Task statement → Set down each record below precisely, skipping the pictures.

Supplied data →
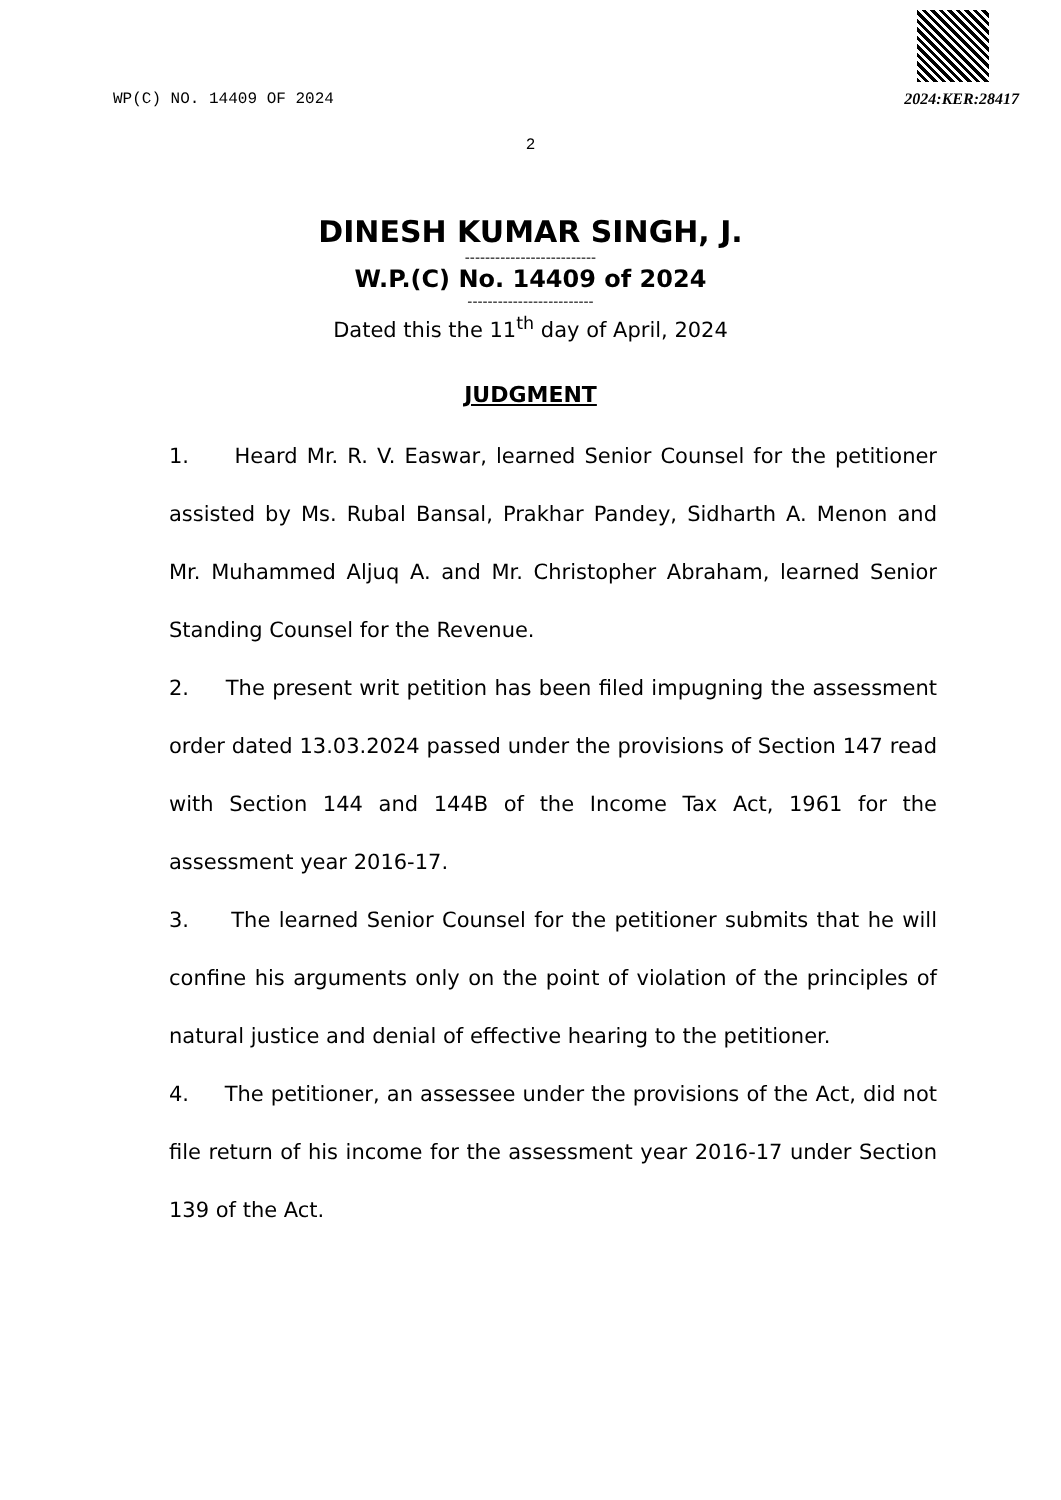WP(C) NO. 14409 OF 2024 2024:KER:28417
2
DINESH KUMAR SINGH, J.
--------------------------
W.P.(C) No. 14409 of 2024
-------------------------
Dated this the 11<sup>th</sup> day of April, 2024
JUDGMENT
1. Heard Mr. R. V. Easwar, learned Senior Counsel for the petitioner assisted by Ms. Rubal Bansal, Prakhar Pandey, Sidharth A. Menon and Mr. Muhammed Aljuq A. and Mr. Christopher Abraham, learned Senior Standing Counsel for the Revenue.
2. The present writ petition has been filed impugning the assessment order dated 13.03.2024 passed under the provisions of Section 147 read with Section 144 and 144B of the Income Tax Act, 1961 for the assessment year 2016-17.
3. The learned Senior Counsel for the petitioner submits that he will confine his arguments only on the point of violation of the principles of natural justice and denial of effective hearing to the petitioner.
4. The petitioner, an assessee under the provisions of the Act, did not file return of his income for the assessment year 2016-17 under Section 139 of the Act.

Response →
WP(C) NO. 14409 OF 2024 2024:KER:28417
2
DINESH KUMAR SINGH, J.
--------------------------
W.P.(C) No. 14409 of 2024
-------------------------
Dated this the 11<sup>th</sup> day of April, 2024
JUDGMENT
1. Heard Mr. R. V. Easwar, learned Senior Counsel for the petitioner assisted by Ms. Rubal Bansal, Prakhar Pandey, Sidharth A. Menon and Mr. Muhammed Aljuq A. and Mr. Christopher Abraham, learned Senior Standing Counsel for the Revenue.
2. The present writ petition has been filed impugning the assessment order dated 13.03.2024 passed under the provisions of Section 147 read with Section 144 and 144B of the Income Tax Act, 1961 for the assessment year 2016-17.
3. The learned Senior Counsel for the petitioner submits that he will confine his arguments only on the point of violation of the principles of natural justice and denial of effective hearing to the petitioner.
4. The petitioner, an assessee under the provisions of the Act, did not file return of his income for the assessment year 2016-17 under Section 139 of the Act.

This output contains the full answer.